Saturday, April 18, 2015

Imperial War Museum

    I went to the Imperial War Museum yesterday with Kiley. The first three floors were about the war and different areas of it. On the third floor, they had paintings about the war or moments inspired by the war. I liked that because I really like art. I thought the first floor was pretty cool because they had planes hanging from the ceilings and vehicles in the styles of the time period of the wars they were representing.
     
      There was also a car completely destroyed being shown. It had been a civilian car from Baghdad, Iraq and had been destroyed by a suicide bomb in 2007. 


    On the third floor, we walked into a room with really cool art. On the wall there was an entire ship on the wall made from beads and glue. It was amazing and very creative. The artist, who's last name I can only remember, Locke, represented a a ship being led by a mythical ferryman who rowed the dead across the river to the underworld.

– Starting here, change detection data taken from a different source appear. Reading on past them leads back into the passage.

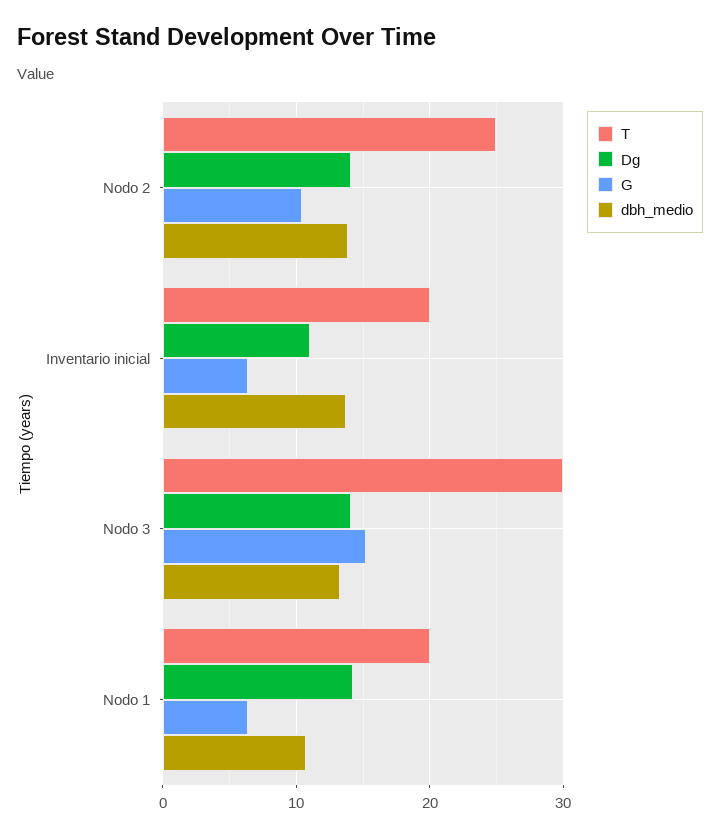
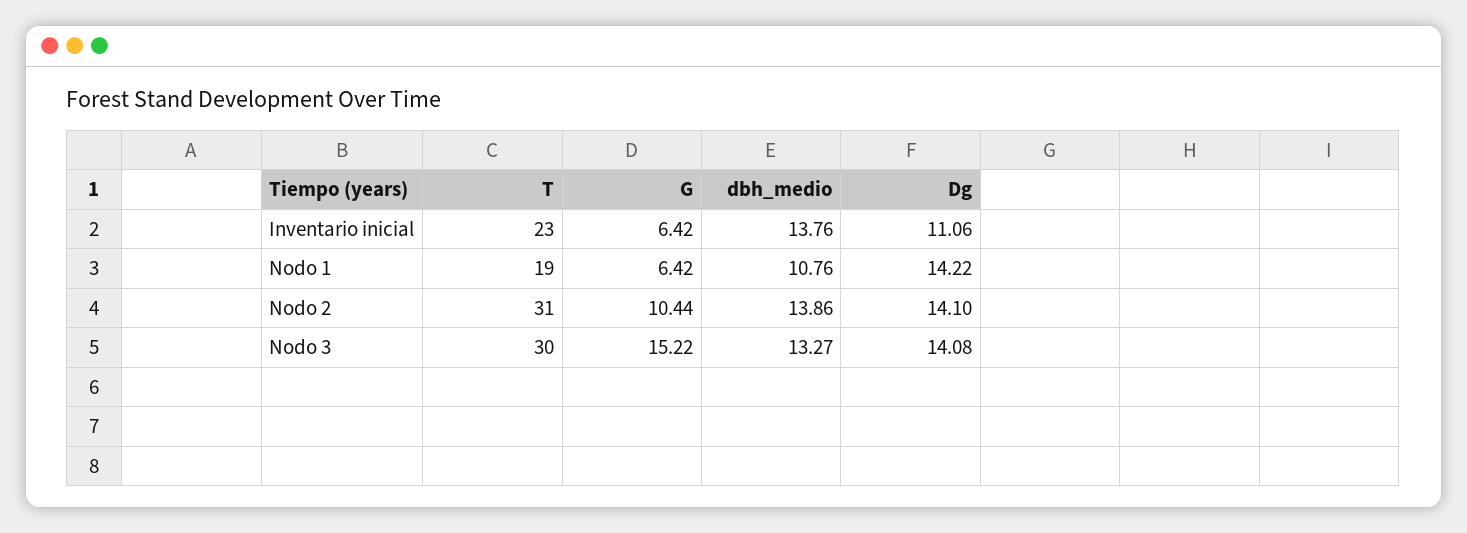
  {
    "T": {
-     "Nodo 2": 25,
+     "Nodo 2": 31,
-     "Inventario inicial": 20,
+     "Inventario inicial": 23,
      "Nodo 3": 30,
-     "Nodo 1": 20
+     "Nodo 1": 19
    },
    "Dg": {
      "Nodo 2": 14.1,
      "Inventario inicial": 11.06,
      "Nodo 3": 14.08,
      "Nodo 1": 14.22
    },
    "G": {
      "Nodo 2": 10.44,
      "Inventario inicial": 6.42,
      "Nodo 3": 15.22,
      "Nodo 1": 6.42
    },
    "dbh_medio": {
      "Nodo 2": 13.86,
      "Inventario inicial": 13.76,
      "Nodo 3": 13.27,
      "Nodo 1": 10.76
    }
  }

     In the same room there was also a ship inside a glass case suspended in the air, though up close you could see the strings holding it up. It was very cool and unique. Locke, who was the same artist for the beaded ship art, was representing a Second World War battleship in the form of a ghost ship that had been abandoned and weighed down with ice. It said on the summary of the artist that most of his sculptures usually hung like suspended animation, outside of time and space. I thought that was pretty cool and unique quality to his work that added a dash of imagination as well as fantasy, instead of just being a boring sculpture of a ship.


    On the fourth floor there was a Jewish Museum dedicated to the holocaust. We weren't allowed to take photos in there so I have none to post, but this was the part of the museum that impacted me the most. I went to the Jewish Museum in Washington, D.C. a few months before I came to London and had to fight back tears the entire time. This museum had a similar effect on me. It showed life before the Holocaust for Jewish people and then went on to how the hatred for them began. It showed the stages of Jews being taken to ghettos, than to concentration camps, and how the idea of exterminating them all was referred to as the "final solution." 
     Most of these things I knew because I'd learned them all in high school and through films such as Schindler's List. It didn't make it any less harder to read about and see though. They had photos, videos, passages to read, and the voices of real survivors telling their story or horrible moments that they remember. They also had some of the last letters written by these Jews. It's the videos of the survivors telling their stories that always touches me the most because seeing the emotion in their face as their reliving this moment by talking about it is just very real, and very emotional.
     It wasn't just Jewish people either, but african americans, gypsies, and homosexuals. Anyone disabled or with a mental problem was considered a life not worth saving because they were weak and so they were all killed by doctors. It's crazy to think how mind controlled these people were and that they actually believed the horrible things they were doing was right.
     Anyway, it left me feeling very lucky and blessed to be able to live the life that I do, and sad for those who did not have the same luck in life. My dad is Jewish and so is most of my family on his side, so I'm considered Jewish by heritage, though my mom raised me as a Christian. The Holocaust always effects me I think a little more deeply than it would someone who is not Jewish because I take it personally, and it makes me sad to think that my family and I would have been in a concentration camp if I'd been born in a different time. I'm really glad I went though because it always makes me feel proud to be Jewish and grateful for that life that I've been given.